> Work order
Retype only the stretch of lines that starts with the line containing "279 629 16.08" and ends with the last line of the records, both included, exactly.

==== Materials provided ====

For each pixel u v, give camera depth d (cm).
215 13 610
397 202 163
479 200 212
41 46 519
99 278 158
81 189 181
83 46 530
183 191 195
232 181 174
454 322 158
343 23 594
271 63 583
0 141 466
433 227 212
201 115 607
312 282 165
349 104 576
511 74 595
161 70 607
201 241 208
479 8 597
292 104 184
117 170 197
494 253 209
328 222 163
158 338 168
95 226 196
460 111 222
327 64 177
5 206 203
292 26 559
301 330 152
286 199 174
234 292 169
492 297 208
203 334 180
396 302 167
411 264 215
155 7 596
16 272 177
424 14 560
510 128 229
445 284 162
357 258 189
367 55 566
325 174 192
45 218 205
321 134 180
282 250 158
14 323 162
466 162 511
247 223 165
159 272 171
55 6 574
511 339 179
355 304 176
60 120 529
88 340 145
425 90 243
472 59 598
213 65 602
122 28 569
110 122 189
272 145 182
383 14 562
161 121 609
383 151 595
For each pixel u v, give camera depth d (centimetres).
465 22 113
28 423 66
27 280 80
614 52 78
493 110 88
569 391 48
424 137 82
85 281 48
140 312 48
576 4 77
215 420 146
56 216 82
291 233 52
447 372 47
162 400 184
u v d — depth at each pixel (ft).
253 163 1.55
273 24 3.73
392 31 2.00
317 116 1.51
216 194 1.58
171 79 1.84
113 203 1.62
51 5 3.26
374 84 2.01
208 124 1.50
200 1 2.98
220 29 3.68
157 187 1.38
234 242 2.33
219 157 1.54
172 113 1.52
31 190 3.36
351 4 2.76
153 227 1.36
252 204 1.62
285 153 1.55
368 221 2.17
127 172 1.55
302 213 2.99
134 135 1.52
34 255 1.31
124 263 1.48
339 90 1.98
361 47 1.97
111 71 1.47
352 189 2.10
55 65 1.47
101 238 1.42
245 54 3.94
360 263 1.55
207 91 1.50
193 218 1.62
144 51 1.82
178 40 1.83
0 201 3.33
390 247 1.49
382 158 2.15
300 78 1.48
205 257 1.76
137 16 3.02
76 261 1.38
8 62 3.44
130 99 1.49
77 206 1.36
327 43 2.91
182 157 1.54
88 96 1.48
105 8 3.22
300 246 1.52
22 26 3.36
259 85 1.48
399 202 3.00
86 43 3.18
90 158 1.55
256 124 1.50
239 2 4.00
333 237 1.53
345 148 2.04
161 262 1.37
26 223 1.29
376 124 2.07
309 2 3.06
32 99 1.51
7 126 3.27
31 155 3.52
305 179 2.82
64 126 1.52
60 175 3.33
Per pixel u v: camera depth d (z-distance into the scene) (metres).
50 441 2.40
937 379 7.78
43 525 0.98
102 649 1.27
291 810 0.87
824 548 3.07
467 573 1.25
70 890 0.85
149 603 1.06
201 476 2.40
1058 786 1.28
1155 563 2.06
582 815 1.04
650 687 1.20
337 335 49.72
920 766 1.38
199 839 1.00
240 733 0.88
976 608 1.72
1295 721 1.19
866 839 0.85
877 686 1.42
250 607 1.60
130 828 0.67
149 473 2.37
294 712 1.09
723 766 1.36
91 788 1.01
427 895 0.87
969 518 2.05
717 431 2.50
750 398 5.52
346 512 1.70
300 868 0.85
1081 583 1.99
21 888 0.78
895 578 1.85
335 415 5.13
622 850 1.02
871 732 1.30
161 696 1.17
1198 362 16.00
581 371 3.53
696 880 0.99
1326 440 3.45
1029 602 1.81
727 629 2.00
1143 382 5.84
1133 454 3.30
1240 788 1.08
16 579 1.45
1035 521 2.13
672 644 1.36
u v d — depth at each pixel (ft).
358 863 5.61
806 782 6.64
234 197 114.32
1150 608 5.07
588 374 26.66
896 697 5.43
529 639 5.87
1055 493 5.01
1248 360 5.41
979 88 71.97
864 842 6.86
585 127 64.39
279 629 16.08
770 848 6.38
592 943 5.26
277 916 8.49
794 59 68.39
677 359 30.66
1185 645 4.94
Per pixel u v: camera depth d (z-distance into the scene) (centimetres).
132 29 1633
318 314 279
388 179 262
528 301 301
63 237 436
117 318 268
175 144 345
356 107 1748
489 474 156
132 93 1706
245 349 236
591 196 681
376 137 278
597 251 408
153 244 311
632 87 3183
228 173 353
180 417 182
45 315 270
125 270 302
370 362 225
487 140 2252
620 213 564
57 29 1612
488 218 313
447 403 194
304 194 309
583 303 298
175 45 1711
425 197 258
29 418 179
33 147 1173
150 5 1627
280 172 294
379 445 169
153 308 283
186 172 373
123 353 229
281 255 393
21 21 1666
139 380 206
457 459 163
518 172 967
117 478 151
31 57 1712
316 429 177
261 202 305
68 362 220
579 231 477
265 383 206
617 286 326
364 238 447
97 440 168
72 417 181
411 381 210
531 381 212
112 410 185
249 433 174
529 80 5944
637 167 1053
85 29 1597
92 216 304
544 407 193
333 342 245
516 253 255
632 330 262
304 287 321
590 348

====

> Answer to this problem
279 629 16.08
770 848 6.38
592 943 5.26
277 916 8.49
794 59 68.39
677 359 30.66
1185 645 4.94
Per pixel u v: camera depth d (z-distance into the scene) (centimetres).
132 29 1633
318 314 279
388 179 262
528 301 301
63 237 436
117 318 268
175 144 345
356 107 1748
489 474 156
132 93 1706
245 349 236
591 196 681
376 137 278
597 251 408
153 244 311
632 87 3183
228 173 353
180 417 182
45 315 270
125 270 302
370 362 225
487 140 2252
620 213 564
57 29 1612
488 218 313
447 403 194
304 194 309
583 303 298
175 45 1711
425 197 258
29 418 179
33 147 1173
150 5 1627
280 172 294
379 445 169
153 308 283
186 172 373
123 353 229
281 255 393
21 21 1666
139 380 206
457 459 163
518 172 967
117 478 151
31 57 1712
316 429 177
261 202 305
68 362 220
579 231 477
265 383 206
617 286 326
364 238 447
97 440 168
72 417 181
411 381 210
531 381 212
112 410 185
249 433 174
529 80 5944
637 167 1053
85 29 1597
92 216 304
544 407 193
333 342 245
516 253 255
632 330 262
304 287 321
590 348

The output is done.